During that famous conversation with Sirius, does anybody have any 
doubt that Dumbledore used legilimency on him, since he used that on 
Harry quite routinely? It is not that I mind in this situation, quite 
the contrary, I thought it was long overdue. But what if Dumbledore 
saw what Sirius wanted to do with Harry, and while maybe his 
conscience would not let him to feed Sirius to dementors, he would 
decided to send Sirius far away  and keep very quiet with Fudge about 
the fact that man is innocent.


a_svirn:
I don't see what it has to do with any criteria for judging
characters. All Dana said (as far as I understand)is that Sirius
*had* already lost his guardianship by the time he went after
Pettigrew. Because Dumbledore *had* already decided to deny him the
said guardianship, and Dumbledore's word was final for the members of
the Order (for some reason not at all clear for me). So the cause and
effect chain in this case is quite the opposite to the one you
proposed. Sirius did not lost his guardianship through his
recklessness, on the contrary, he decided on this reckless course
because he had already lost his friends and the guardianship of his
godson and had virtually nothing else left to loose.:

Alla:

Right, that is how I understood Dana as well and this is how it reads 
to me too. I mean, Dumbledore already TOLD Hagrid not to give Harry 
to Sirius. I think if Dumbledore had the slightest inclination to 
find out the truth, he would have gone to GH himself, it is as simple 
as that to me.

As I said, I would love for Sirius to go to Dumbledore, but I do not 
see how that would have made the slightest difference, IMO of course.

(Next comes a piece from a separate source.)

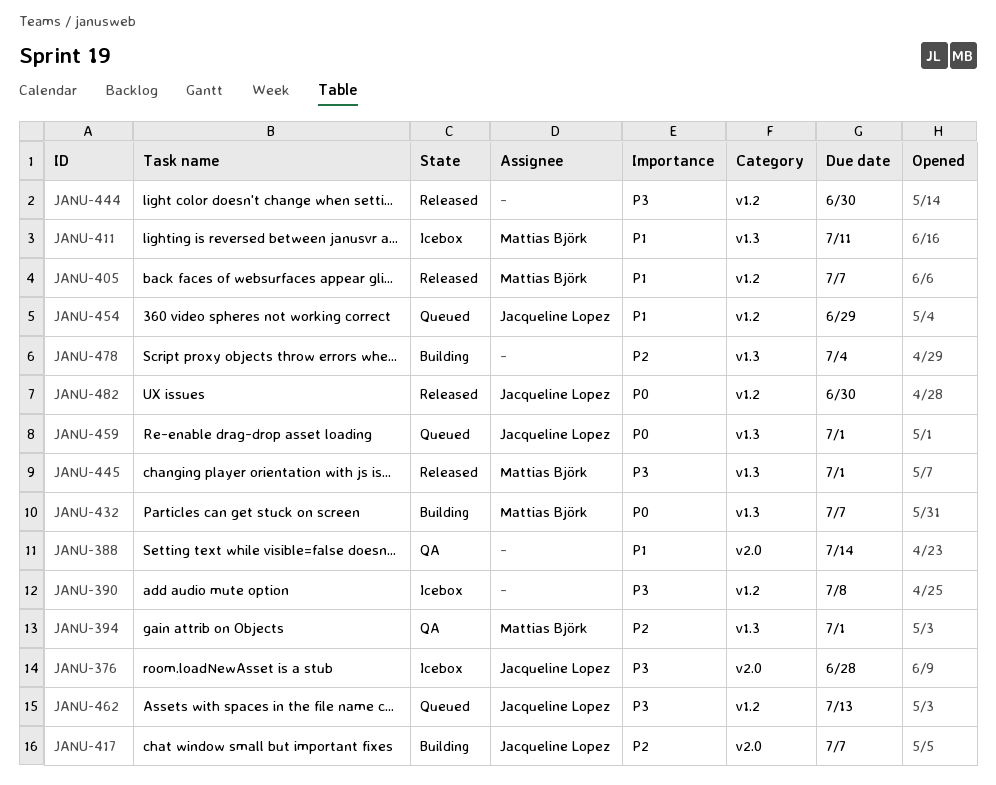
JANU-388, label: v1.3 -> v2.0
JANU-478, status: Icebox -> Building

Dumbledore's actions read to me as very set upon taking Harry from 
Sirius.  And indeed he went after Peter afterwards not before.

Surely, I would much prefer Sirius to scream on the top of his lungs 
to WW that he is innocent and continue to fight for Harry that way, 
but I indeed see no indication that he lost Harry because he went 
after Peter.

I see that he lost Harry BEFORE he went after Peter, IMO of course. 
Again, do I think Sirius bears his part of the blame for not figuring 
out who Peter was? Absolutely, but I blame Dumbledore a lot as well. 
One conversation it took for him to know that Sirius innocent. ONE 
conversation.

LOL, I still remember how shocked I was some time ago during our post 
HBP debates when a_svirn reminded me that Sirius was indeed appointed 
guardian. ( At some point in time I completely for got about it, and 
happily argued that Dumbledore placed Harry with Dursleys, because 
there was nobody else to place him with legally, HAHA)/

I do not want to subscribe to myself the prediction powers I never 
had. I WAS not seeing the extent of Dumbledore's manipulativeness, no 
way. Although the fact that he did not reach the level that some 
theories were giving him, helped , but still


But ever since I was reminded of that remark, I viewed Dumbledore's 
actions towards Harry and Sirius that night in quite dark light.

What saves Dumbledore for me is his love for Harry and his remorse, 
but there is no way I now can buy that when he placed that child with 
Dursleys he was thinking of anything else but his plan and saving 
this child for anything else, but to become his tool.


Carol:
I do agree that Black could not have won against Dumbledore in any
case, which makes the whole argument rather pointless, but I would
hope that he would be persuaded by the child's best interests rather
than his own.

Alla:

Well, yes, rather pointless, I agree. I also think that Sirius' 
definition of Harry's best interests would not have included to be 
raised by Dursleys just to be killed by Voldemort later on.
I would think that he would have indeed acted by child's best 
interests and did what his parents wanted to.
But that is rather pointless, since we agree that Dumbledore would 
have won no matter what.

Dana:
<SNIP>
I never said that DD should just hand over Harry and do nothing; what
I have been saying over and over again is that DD should have talked
to Sirius before placing a final judgment about his supposed guilt.
<HUGE SNIP>

Alla:

Yes, me too, me too. GO to GH yourself Dumbledore, you idiot, you 
live nearby, no?
If you are interested in truth, that is.
Even if he sent Hagrid to **investigate** I would be happier, but he 
already put the opinions of who is guilty and who is not. Sigh.